Knight was just getting started when he received the letter from Farrell explaining that he’d met with top Onituska executives and they’d tabbed him the exclusive dealer of Tiger shoes in the United States. In his book, Knight wrote that the ordeal made him consider getting out of the shoe business.
Instead, he decided to make a trip to Japan for a last-ditch meeting with Onitsuka. He pitched his case and the head of the company ruled that Knight could sell Tiger running shoes in 13 Western states, while Farrell could continue selling them along the East coast and remained the exclusive distributor of Tiger wrestling shoes across the country.
Farrell stayed deeply involved in the business side of wrestling for decades. He also sold singlets, Resilite mats and Universal Gym weight-training equipment. He was a five-term president of the New York Athletic Club.
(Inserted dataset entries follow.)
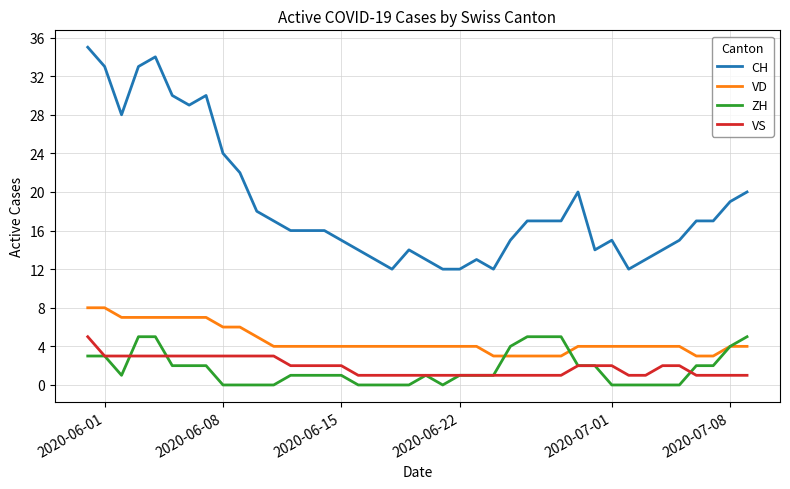

Which series has the largest range (max minus min)?

CH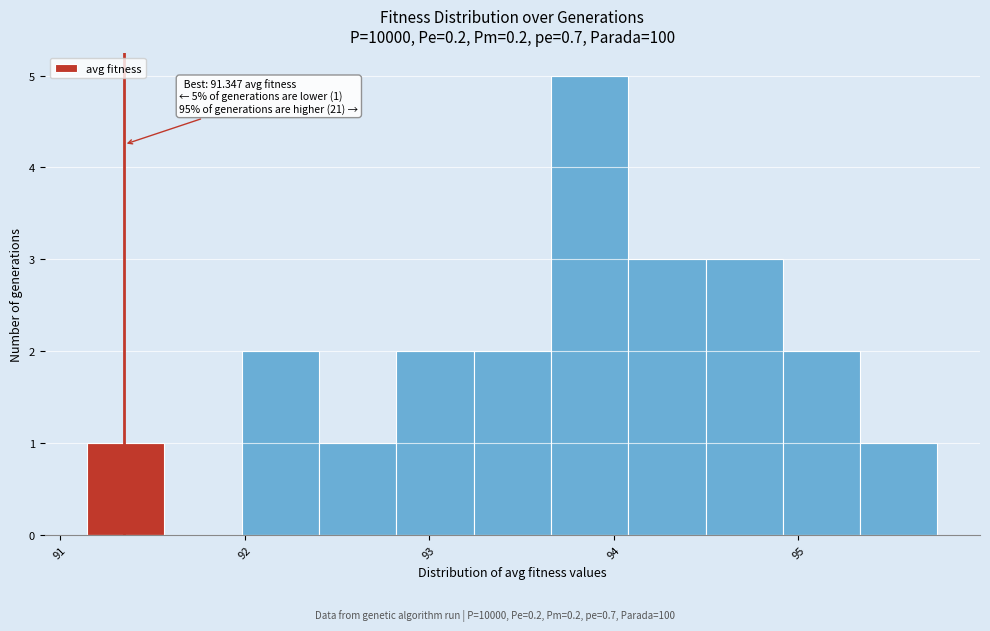

Which range on the x-axis has the tallest bar?

93.7 to 94.1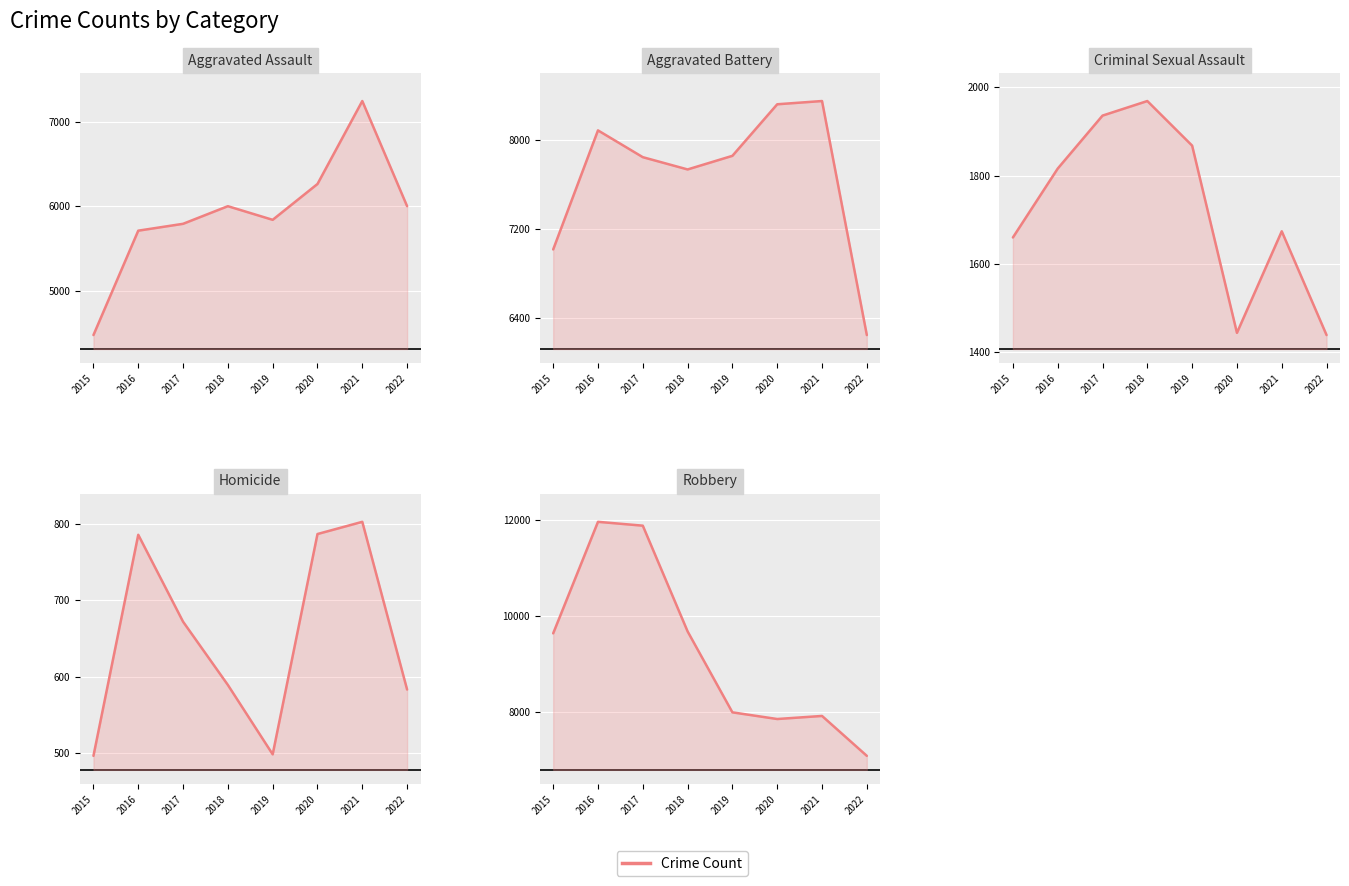

What is the value of the Criminal Sexual Assault point at the 6th from the left?

1444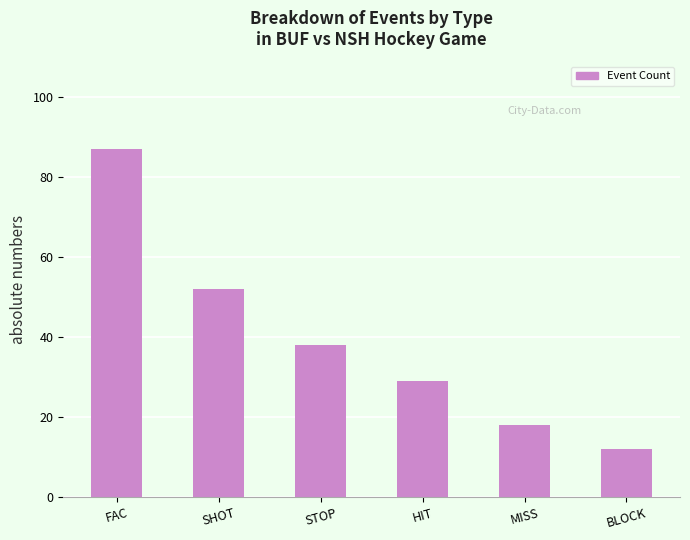

Which label corresponds to the largest value in the chart?

FAC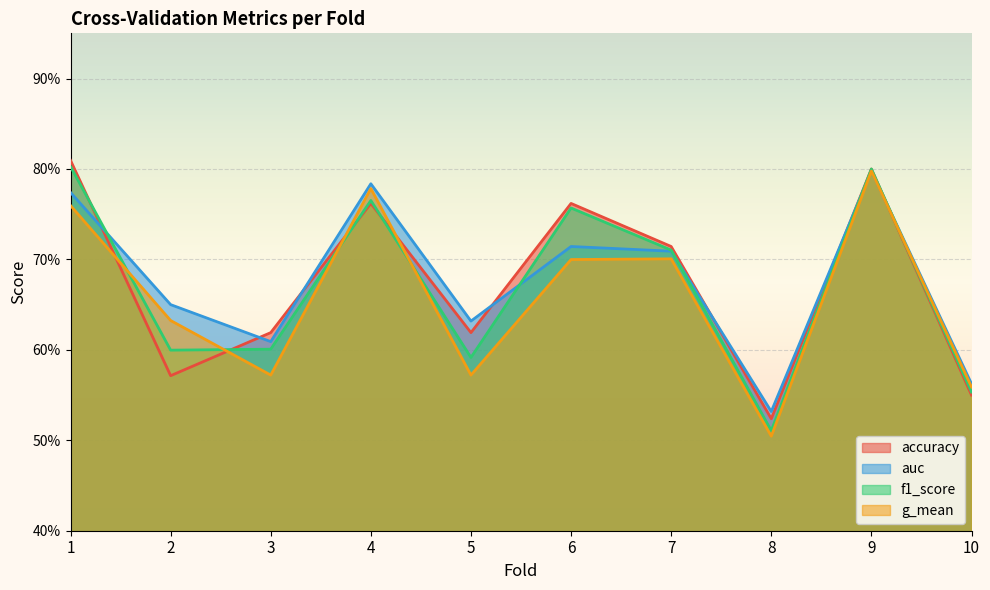

What is the lowest value of the f1_score series?

0.5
“Bill was highly intelligent, very funny,” Abbott said. “He was somebody you enjoyed spending time with. He wasn’t successful by accident.”
Gallo said Farrell dabbled in acting, real estate and travel. He took extravagant vacations to tropical islands. He made an appearance on The Tonight Show starring Johnny Carson.
“Bill was a very amazing, accomplished person,” Gallo said.
In the late-1960s, Farrell took over as the national freestyle coach for the United States. The 1969 squad placed second at the World Championships, the highest an American team had ever finished up to that point. It set the stage for one of the best Olympic performances ever in 1972 when the United States racked up six medals, including golds from Gable, Wayne Wells and Ben Peterson.
Gable said Farrell had an ability to take wrestlers with different personality types and backgrounds and mesh them together within the team framework — which later became a hallmark of Gable's dominant 21-year coaching run at Iowa.
“He implemented the adaptability to work with just about every athlete,” Gable said. “He brought everybody together a little bit. It wasn’t like two divisions. We didn’t have divisions. We had respect, you know, unlike what’s going on in the world today. He developed respect.”
He developed it by leading without ego, by utilizing his personal strengths but also entrusting those around him.
“I don’t think he died a millionaire. In fact, I know he didn’t,” longtime Farrell associate Sonny Greenhalgh said. “But I do know he died with a hell of a wrestling family that was very loyal to him.”